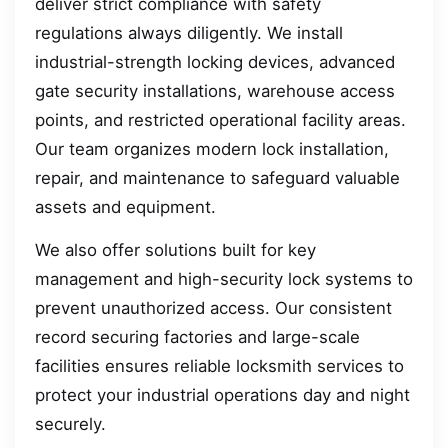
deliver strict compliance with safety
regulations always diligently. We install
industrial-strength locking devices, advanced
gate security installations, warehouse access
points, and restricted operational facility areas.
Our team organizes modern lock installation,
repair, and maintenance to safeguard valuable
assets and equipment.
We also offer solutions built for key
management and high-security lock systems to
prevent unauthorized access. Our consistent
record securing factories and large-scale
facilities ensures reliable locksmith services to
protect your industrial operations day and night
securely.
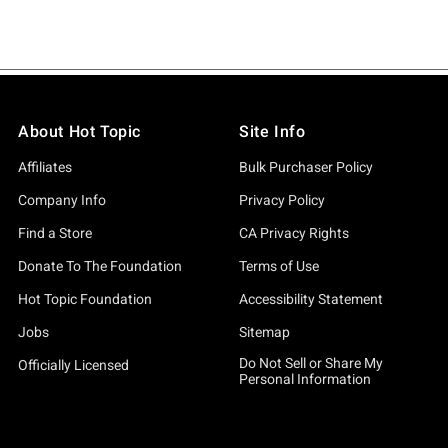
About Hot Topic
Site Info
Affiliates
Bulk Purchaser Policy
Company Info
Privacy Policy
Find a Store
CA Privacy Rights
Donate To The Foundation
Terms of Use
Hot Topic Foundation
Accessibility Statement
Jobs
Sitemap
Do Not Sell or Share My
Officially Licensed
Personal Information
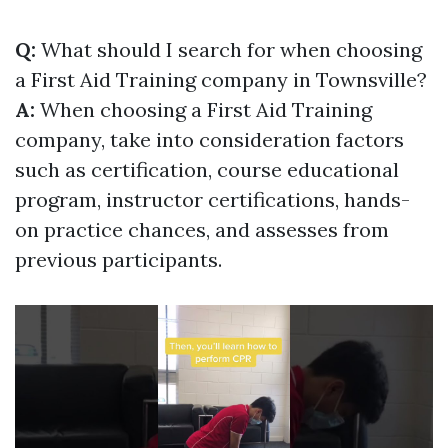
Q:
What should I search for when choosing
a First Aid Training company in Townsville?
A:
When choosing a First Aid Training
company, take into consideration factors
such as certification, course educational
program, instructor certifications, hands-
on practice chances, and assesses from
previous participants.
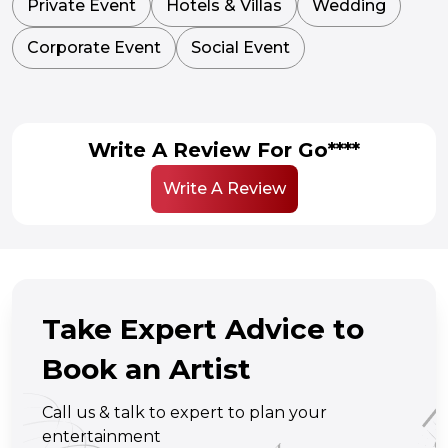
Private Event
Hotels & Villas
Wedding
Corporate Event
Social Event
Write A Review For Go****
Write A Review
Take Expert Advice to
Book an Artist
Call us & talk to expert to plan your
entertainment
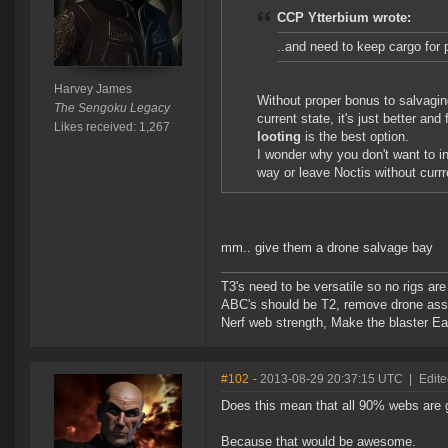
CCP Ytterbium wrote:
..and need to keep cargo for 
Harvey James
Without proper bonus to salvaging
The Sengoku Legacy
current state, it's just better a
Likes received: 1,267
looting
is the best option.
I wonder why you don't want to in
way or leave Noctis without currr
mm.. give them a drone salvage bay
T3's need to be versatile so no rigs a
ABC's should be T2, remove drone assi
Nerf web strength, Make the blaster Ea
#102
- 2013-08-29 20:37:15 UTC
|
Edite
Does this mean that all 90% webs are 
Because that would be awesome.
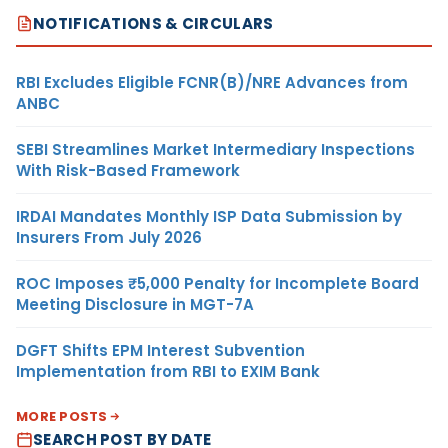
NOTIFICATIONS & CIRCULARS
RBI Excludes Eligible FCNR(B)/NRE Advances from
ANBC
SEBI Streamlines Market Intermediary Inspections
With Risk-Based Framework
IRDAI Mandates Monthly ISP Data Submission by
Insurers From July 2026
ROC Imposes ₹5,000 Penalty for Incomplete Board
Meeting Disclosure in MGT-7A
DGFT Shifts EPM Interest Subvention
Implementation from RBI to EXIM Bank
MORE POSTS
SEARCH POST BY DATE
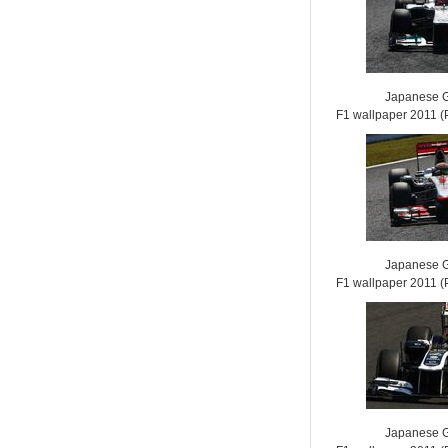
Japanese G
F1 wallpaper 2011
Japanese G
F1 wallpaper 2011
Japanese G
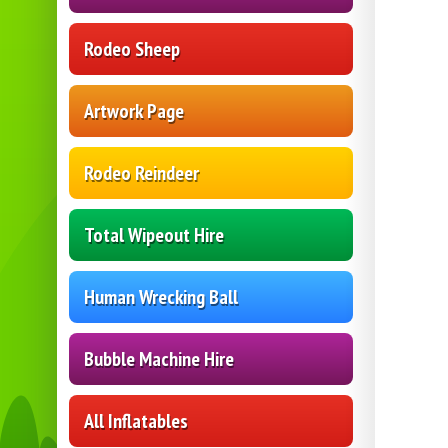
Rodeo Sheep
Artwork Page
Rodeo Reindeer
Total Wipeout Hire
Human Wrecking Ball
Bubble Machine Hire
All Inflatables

...

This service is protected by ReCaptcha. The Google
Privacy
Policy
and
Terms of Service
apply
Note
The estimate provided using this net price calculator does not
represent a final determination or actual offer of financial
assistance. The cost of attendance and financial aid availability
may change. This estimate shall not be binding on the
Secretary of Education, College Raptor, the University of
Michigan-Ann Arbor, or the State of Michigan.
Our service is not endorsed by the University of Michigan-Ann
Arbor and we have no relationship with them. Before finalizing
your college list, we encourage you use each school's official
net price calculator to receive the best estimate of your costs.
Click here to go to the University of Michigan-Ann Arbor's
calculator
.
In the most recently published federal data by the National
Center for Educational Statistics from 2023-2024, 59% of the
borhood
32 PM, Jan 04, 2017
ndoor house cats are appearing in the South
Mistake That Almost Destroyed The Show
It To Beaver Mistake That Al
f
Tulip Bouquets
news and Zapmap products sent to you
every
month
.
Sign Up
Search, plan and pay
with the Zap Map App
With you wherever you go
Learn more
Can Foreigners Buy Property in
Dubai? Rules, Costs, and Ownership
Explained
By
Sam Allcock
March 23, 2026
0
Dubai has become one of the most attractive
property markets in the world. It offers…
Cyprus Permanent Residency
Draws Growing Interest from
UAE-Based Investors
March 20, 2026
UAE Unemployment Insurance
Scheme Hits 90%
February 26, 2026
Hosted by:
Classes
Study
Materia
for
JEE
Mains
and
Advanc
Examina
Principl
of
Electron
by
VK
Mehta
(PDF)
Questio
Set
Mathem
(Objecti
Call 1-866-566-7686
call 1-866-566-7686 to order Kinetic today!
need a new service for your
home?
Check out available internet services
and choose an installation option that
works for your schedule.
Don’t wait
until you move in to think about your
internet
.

> JOB ITEM
Please revise the stretch of the material from the line containing "This service is" through the line containing "In the most", replacing "estimate" with "projection" and leaving everything else unchanged.

> FINISHED TASK
This service is protected by ReCaptcha. The Google
Privacy
Policy
and
Terms of Service
apply
Note
The projection provided using this net price calculator does not
represent a final determination or actual offer of financial
assistance. The cost of attendance and financial aid availability
may change. This projection shall not be binding on the
Secretary of Education, College Raptor, the University of
Michigan-Ann Arbor, or the State of Michigan.
Our service is not endorsed by the University of Michigan-Ann
Arbor and we have no relationship with them. Before finalizing
your college list, we encourage you use each school's official
net price calculator to receive the best projection of your costs.
Click here to go to the University of Michigan-Ann Arbor's
calculator
.
In the most recently published federal data by the National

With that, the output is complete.